> _SOURCE DOCUMENT_:
+ + + + +
Mixtape by YNW Melly
- Released: August 3, 2018
- Genre: Hip-hop
- Length: 55:50
- Label: 300
- Producer: 17OnDaTrack; ForeignGotEm; Yung Shad; Yung Lan; EY3ZLOWBEATZ; Turbo; SMKEXCLSV; KiloKeys Beatz; ThaOnlySensei; Trauma Tone; Savion Beats; KhenaanT;

YNW Melly chronology
| Collect Call (2017) | I Am You (2018) | We All Shine (2019) |

Singles from I Am You
- "Virtual (Blue Balenciagas)" Released: April 5, 2018; "Slang That Iron" Released: May 18, 2018; "Murder on My Mind" Released: June 1, 2018; "4 Real" Released: June 17, 2018; "Mind on My Murder" Released: July 31, 2018;

= I Am You (mixtape) =

2018 mixtape by YNW Melly

I Am You is the debut mixtape by American rapper and singer YNW Melly, released on August 3, 2018, through 300 Entertainment. It features the single "Murder on My Mind", which gained notoriety after the rapper turned himself in for double murder charges on February 13, 2019.

==Critical reception==

I Am You received generally positive reviews. Robert Halliman of 4orMyPeople praised Melly's vocal abilities, stating "YNW Melly expertly displayed his brilliance on I Am You, as he gave his fans exactly what they were looking for while showing off his talents to a world of new listeners." Writing for AllMusic, Paul Simpson said, "His songs are raw and emotional ballads, showcasing his unfiltered vocals as well as his brash rapping."
+ + + + +
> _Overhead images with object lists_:
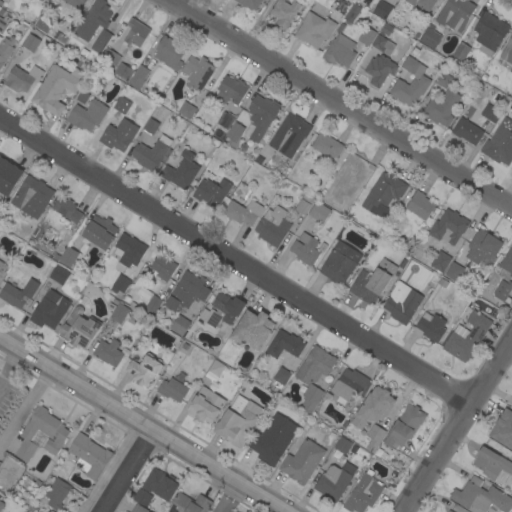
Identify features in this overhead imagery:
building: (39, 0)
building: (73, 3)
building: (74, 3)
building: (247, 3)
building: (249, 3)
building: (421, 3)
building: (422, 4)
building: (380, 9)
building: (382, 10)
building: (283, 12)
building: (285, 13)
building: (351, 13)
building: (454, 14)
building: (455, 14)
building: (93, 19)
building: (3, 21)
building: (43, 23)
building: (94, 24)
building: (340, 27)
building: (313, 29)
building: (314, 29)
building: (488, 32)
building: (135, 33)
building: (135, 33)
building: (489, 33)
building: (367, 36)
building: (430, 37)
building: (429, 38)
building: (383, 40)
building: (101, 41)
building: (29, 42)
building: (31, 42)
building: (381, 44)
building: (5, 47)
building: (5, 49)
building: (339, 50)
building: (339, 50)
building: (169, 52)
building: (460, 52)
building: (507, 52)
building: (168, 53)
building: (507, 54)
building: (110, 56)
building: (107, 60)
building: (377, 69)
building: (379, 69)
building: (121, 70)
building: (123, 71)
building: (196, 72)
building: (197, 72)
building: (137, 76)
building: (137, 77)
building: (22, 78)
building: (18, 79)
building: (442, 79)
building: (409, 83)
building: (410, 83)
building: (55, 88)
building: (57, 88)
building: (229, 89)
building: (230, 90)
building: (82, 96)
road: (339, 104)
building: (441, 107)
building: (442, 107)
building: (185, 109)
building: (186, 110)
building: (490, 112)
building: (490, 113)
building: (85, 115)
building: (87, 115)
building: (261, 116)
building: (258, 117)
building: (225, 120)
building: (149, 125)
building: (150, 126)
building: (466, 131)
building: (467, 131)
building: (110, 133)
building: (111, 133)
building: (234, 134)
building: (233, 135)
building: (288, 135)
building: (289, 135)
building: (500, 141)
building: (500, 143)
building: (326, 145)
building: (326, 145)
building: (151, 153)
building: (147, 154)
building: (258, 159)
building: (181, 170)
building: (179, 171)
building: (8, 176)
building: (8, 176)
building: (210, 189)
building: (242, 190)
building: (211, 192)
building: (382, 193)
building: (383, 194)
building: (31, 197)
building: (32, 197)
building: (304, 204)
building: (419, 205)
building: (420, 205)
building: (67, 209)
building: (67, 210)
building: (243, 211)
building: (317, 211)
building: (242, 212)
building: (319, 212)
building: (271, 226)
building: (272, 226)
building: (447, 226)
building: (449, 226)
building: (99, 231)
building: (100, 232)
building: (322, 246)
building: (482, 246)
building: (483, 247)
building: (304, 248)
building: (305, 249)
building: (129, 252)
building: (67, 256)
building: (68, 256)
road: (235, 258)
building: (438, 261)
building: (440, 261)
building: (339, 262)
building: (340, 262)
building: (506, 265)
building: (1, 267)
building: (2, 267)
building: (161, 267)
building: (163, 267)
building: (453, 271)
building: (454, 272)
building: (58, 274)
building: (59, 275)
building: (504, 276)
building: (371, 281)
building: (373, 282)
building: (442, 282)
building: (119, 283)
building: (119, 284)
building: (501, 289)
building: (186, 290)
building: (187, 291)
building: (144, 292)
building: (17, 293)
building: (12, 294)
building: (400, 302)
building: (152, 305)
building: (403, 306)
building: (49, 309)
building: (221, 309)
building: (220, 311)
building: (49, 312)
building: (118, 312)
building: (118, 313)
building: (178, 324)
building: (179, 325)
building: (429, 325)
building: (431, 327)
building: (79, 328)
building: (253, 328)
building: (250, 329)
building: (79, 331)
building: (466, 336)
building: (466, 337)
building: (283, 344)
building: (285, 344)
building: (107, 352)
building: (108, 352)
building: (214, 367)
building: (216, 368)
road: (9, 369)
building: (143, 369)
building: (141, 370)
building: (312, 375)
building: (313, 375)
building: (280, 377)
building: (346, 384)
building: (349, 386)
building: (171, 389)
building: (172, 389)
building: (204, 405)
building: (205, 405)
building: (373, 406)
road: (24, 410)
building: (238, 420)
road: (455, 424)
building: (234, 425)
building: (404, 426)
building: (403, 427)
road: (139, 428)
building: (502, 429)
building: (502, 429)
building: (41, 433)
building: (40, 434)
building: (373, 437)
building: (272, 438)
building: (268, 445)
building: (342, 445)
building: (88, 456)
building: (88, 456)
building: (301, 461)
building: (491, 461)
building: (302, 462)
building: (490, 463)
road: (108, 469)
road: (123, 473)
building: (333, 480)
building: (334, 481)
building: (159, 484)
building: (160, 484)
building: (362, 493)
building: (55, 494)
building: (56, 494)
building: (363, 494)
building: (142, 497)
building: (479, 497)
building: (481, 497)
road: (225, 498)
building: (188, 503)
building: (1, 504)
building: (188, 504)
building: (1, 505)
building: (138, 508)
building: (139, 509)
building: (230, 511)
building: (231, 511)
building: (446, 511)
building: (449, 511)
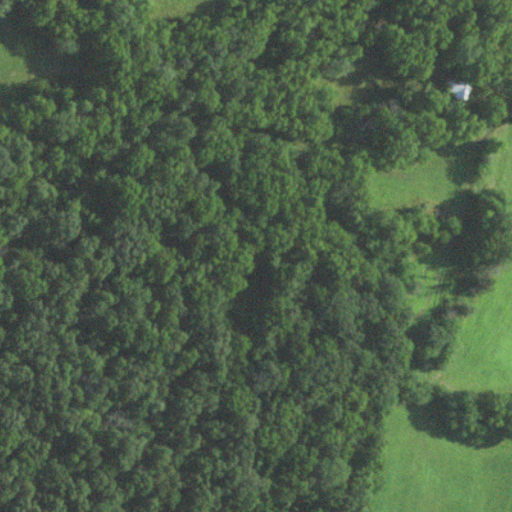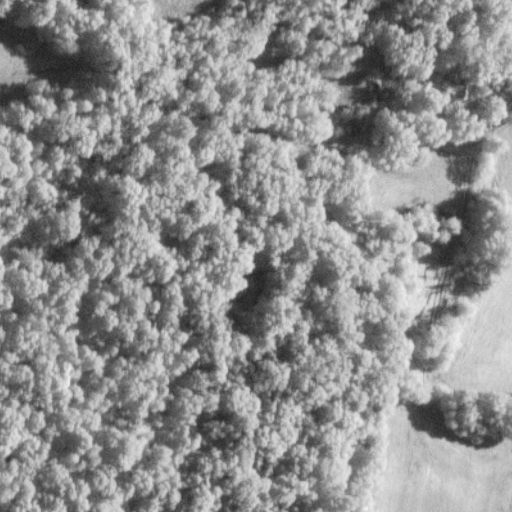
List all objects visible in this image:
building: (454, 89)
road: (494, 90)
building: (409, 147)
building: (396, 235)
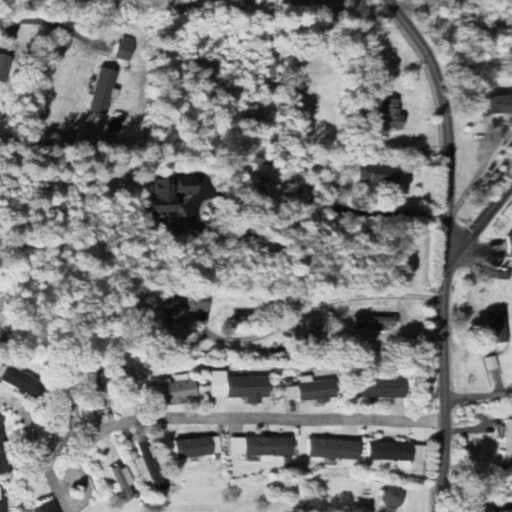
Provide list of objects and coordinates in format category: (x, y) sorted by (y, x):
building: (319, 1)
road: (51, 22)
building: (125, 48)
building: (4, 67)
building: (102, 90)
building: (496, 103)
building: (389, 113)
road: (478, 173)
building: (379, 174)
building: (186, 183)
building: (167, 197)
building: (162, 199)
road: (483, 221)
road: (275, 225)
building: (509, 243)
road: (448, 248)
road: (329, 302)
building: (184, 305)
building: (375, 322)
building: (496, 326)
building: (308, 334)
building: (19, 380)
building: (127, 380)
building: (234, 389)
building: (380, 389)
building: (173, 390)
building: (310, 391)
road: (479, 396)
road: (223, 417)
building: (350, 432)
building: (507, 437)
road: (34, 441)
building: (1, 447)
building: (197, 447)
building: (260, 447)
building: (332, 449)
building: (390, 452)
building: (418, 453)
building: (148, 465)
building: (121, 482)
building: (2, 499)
+ + + + +
> _TASK 1_:
Reproduce the passage of the I Am You article from "Singles from I" to "February 13, 2019.".
> _TASK 2_:
In the I Am You article, which company released the mixtape?
> _TASK 3_:
Continue the article on the mixtape I Am You, starting right after its final sentence.

> _ANSWER BOX 1_:
Singles from I Am You
- "Virtual (Blue Balenciagas)" Released: April 5, 2018; "Slang That Iron" Released: May 18, 2018; "Murder on My Mind" Released: June 1, 2018; "4 Real" Released: June 17, 2018; "Mind on My Murder" Released: July 31, 2018;

= I Am You (mixtape) =

2018 mixtape by YNW Melly

I Am You is the debut mixtape by American rapper and singer YNW Melly, released on August 3, 2018, through 300 Entertainment. It features the single "Murder on My Mind", which gained notoriety after the rapper turned himself in for double murder charges on February 13, 2019.

> _ANSWER BOX 2_:
300 Entertainment

> _ANSWER BOX 3_:
Professional ratings
Review scores
| Source | Rating |
| 4orMyPeople | positive |

==Commercial performance==
In YNW Melly's home country of the United States, I Am You debuted at number 192 on the US Billboard 200. After the rapper turned himself in for double murder charges on February 13, 2019, the album peaked at number 20 on the chart. In Canada, the mixtape peaked at number 18 on the Canadian Albums Chart. On December 12, 2019, the mixtape was certified Gold by the Recording Industry Association of America for over 500,000 album-equivalent units.

==Track listing==
Credits adapted from Genius.

All tracks written by Jamell Demons.

| No. | Title | Producer | Length |
|---|---|---|---|
| 1. | "I Am You" | Yung Lan; Trauma Tone; | 3:14 |
| 2. | "Virtual (Blue Balenciagas)" | EY3ZLOWBEATZ | 3:14 |
| 3. | "Risk Taker" | Yung Lan; KiloKeys Beatz; ForeignGotEm; | 5:53 |
| 4. | "Freaky Girl" | Yung Lan; KiloKeys Beatz; ThaOnlySensei; | 3:34 |
| 5. | "YNW Home Invasion" | Yung Shad; Savion Beats; Khenaan.T; | 3:32 |
| 6. | "Mama Cry" | SMKEXCLSV | 3:51 |
| 7. | "Wine 4 Me" | EY3ZLOWBEATZ | 2:15 |
| 8. | "4 Real" | Yung Lan; Turbo; | 3:38 |
| 9. | "Drop Top" | Yung Shad | 3:19 |
| 10. | "In the Mourning" | Yung Shad | 3:19 |
| 11. | "Free Trell" | 17OnDaTrack | 4:16 |
| 12. | "Had a Dream" | HypeBeatz | 4:21 |
| 13. | "Murder on My Mind" | SMKEXCLSV | 4:26 |
| 14. | "Mind on My Murder" | SMKEXCLSV | 4:36 |
| 15. | "Slang That Iron" | SMKEXCLSV | 2:25 |
| Total length: |  |  | 55:50 |

==Charts==

===Weekly charts===

| Chart (2018–19) | Peak position |
|---|---|
| US Billboard 200 | 20 |
| US Top R&B/Hip-Hop Albums (Billboard) | 12 |

===Year-end charts===

| Chart (2019) | Position |
|---|---|
| US Billboard 200 | 85 |
| US Top R&B/Hip-Hop Albums (Billboard) | 62 |

== Certifications ==

| Region | Certification | Certified units/sales |
| New Zealand (RMNZ) | Gold | 7,500^{‡} |
| United States (RIAA) | Gold | 500,000^{‡} |
^{‡} Sales+streaming figures based on certification alone.